"Let me know when you really miss me"
His words were like tormenting me the moment I heard them. He left me dazed with a hollow fight with the inner me. That was the story from 6 years back when he entered my space for the very first time and later planned on residing here forever. He meant what he said, he even did when he said he loves me, the thing which didn't make sense was when I reciprocated it saying "I love you too"
My verbals didn't match my feelings on the first go, so was the reason why we didn't compliment each other a way too well like most of those who planned to be in love. Don't blame me, blame on my not so matured mind which wanted to know what being in a relationship meant. Little did I know we were already in a bond where he loved me with everything he had and I just went on feigning it. I assured him that I loved him too but that was where I lacked behind. He came to know what I tried to disguise. He knew I was just on a trial and error method to win my own heart. He knew I was forcing myself to fall for him,
"Do you really love me?" he would ask often.
Being the perfect storyteller I assure him yet again about how I felt about him. He seemed convinced to me but deep down he knew what was the reason I never allowed him to be closer.
"Let us be together this way forever"
He said that often but it was always me who ended up annoyed at the very thought of faking something all my life. I was in a dilemma. I ended up compromising my feelings, in the long run, this time. I ended up assuring me that there will be surely a time when I will fall for this guy who makes me feel this special. The one who can make me his queen for the entire life. The one who values what I say even if the world turns deaf to my tales. He was the one who tolerated all my nuisance. He was ready to be there through fire and ice and maybe all these finally brought me to a stage when I started feeling what he someday felt alone.
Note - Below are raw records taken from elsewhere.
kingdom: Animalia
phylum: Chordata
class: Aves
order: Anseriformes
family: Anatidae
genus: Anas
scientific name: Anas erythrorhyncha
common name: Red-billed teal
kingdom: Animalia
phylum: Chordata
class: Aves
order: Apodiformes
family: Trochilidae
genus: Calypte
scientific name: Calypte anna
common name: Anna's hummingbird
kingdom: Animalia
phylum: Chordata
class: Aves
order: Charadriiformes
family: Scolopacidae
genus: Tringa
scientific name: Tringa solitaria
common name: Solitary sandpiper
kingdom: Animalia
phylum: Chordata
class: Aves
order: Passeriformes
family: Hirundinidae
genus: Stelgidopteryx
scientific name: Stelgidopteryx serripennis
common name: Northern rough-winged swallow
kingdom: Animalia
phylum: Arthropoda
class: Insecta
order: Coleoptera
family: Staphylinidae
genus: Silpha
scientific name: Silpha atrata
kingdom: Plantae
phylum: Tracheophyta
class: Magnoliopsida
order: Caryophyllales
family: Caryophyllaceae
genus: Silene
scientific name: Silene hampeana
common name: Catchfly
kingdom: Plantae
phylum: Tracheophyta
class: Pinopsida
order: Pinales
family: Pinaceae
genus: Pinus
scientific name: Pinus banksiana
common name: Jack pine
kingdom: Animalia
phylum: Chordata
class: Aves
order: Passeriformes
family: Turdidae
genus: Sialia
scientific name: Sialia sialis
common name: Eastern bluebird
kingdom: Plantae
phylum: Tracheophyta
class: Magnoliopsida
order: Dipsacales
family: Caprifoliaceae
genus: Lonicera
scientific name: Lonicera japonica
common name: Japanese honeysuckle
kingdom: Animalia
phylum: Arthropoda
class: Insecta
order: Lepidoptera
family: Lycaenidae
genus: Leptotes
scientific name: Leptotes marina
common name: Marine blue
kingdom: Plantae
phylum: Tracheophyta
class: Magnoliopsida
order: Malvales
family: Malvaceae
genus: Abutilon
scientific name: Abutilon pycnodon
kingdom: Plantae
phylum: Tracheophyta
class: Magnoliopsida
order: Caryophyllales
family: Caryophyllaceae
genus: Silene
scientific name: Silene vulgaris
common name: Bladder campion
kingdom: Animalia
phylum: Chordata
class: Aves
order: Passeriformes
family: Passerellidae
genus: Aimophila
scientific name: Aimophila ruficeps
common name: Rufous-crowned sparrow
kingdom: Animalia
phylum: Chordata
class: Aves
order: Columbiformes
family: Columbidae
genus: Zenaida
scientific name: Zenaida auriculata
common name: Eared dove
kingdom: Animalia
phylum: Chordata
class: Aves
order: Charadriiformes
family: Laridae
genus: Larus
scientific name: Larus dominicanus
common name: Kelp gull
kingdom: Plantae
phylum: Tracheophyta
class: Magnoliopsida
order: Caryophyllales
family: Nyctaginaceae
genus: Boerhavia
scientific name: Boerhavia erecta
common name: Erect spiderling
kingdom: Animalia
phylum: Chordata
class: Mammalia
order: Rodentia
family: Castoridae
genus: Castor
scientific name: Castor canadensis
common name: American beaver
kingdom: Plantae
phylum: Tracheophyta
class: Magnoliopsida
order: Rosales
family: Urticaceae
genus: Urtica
6 years was something long that we spent together. It took time yet it was something to cherish. He is the same even now. I am no longer the same though. I fell for him unknowingly, without expectations. The things that annoyed me started making sense this time. I guess I was able to see my world through his eyes. He was able to make me his completely. I was dazed in love.
Not that it was easy. We faced hurdles on the way. Walked on fire. Made efforts to make us work, and that was how we made out to be together at the end.
However even if I travel back in time I won't erase those harsh memories, because those scars made our bond this beautiful to look at. Their existence make the us we are at present day, even the moon seems amaranthine with those spots, did it ever try to erase them to look flawless? If not why should I try erasing those scars that made us come out this strong that there ain't a space to think of a third person ruining us?